Victor Davis Hansen, National Review: Our first hindrance is moral equivalence. For the hard Left there is no absolute right and wrong since amorality is defined arbitrarily and only by those in power. Taking back Fallujah from beheaders and terrorists is no different from bombing the London subway since civilians may die in either case. A half-dozen roughed up prisoners in Guantanamo are the same as the Nazi death camps or the Gulag. Our second shackle is utopian pacifism — ‘war never solved anything’ and ‘violence only begets violence.’ Thus it makes no sense to resort to violence, since reason and conflict resolution can convince even a bin Laden to come to the table. The third restraint is multiculturalism or the idea that all social practices are of equal merit. Who are we to generalize that the regimes and fundamentalist sects of the Middle East result in economic backwardness, intolerance of religious and ethnic minorities, gender apartheid, racism, homophobia, and patriarchy?

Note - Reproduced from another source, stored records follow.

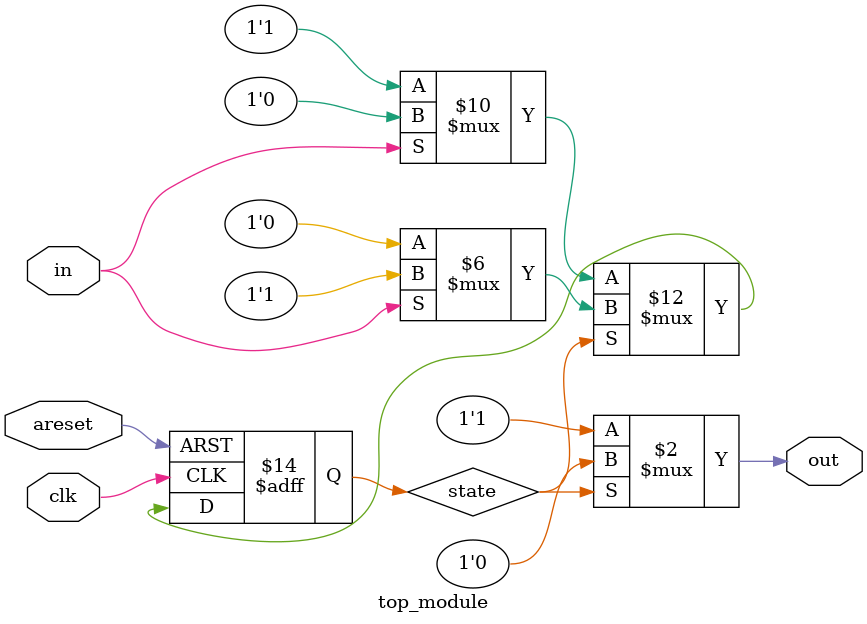
<source format=sv>
module top_module (
	input clk,
	input in,
	input areset,
	output out
);

	// state declaration
	reg state;
	
	// output assignment
	assign out = (state == 1'b0) ? 1'b1 : 1'b0;
	
	// state machine logic
	always @(posedge clk or posedge areset) begin
		if (areset) begin
			state <= 1'b0;
		end else begin
			if (state == 1'b0) begin
				if (in) begin
					state <= 1'b0;
				end else begin
					state <= 1'b1;
				end
			end else begin
				if (in) begin
					state <= 1'b1;
				end else begin
					state <= 1'b0;
				end
			end
		end
	end
endmodule

</source>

Diana West, Washington Times: Only one faith on earth may be more messianic than Islam: multiculturalism. Without its fanatics who believe all civilizations are the same, the engine that projects Islam into the unprotected heart of Western civilization would stall and fail. It's as simple as that. Notice I didn't say "Islamists" or "Islamofascists" or "fundamentalist extremists." I think such terms allow us all to give a wide berth to a great problem: the gross incompatibility of Islam — the religious force that shrinks freedom even as it "moderately" enables, or "extremistly" advances jihad — with the West.
Ed Koch, New York Times: Make no mistake: It is a “War of Civilizations.” The various terrorist organizations are overwhelmingly Muslim and they are supported by millions of Muslims around the world who are bent on destroying Western civilization and Christians, Jews and those Muslims who believe in the Western values of democracy and tolerance.
Finally, this from the dark side in Detroit.
Imam Mohammad Ali Elahi, Detroit Free Press: The bloody attack on July 7 in London was a warning to the world to wake up against the evil of terrorism in all its forms. We, the imams of the Michigan mosques, gathered in Dearborn last week to condemn the recent crime in London and to announce anything harmful to human society is forbidden in Islam. We want everybody to know that al-Qaida is not a spokesman for the 1.2 billion peace-loving Muslims of the world. The question is, how Iraq became a training center for so-called jihadists and how the British became bombers? Some unthoughtful words by the President and some irresponsible statements by Defense Secretary Donald Rumsfeld -- combined with the scandals at the Abu Ghraib prison in Iraq and the Guantanamo detention center -- helped al-Qaida recruit more extremists to its army. And as long as Jews can immigrate to Israel by the tens of thousands each year while Palestinians stay hungry and homeless, I am afraid this will contribute to the violence in the Middle East and elsewhere.
1 Comments:
Imam Mohammad Ali Elahi words are chilling! He gives a pointblank warning to Jews and Americans:continue to do as you have been doing and you will swim in more blood.He did not condemn the terrorists of his religion! He told us how we will be contributing to more violence!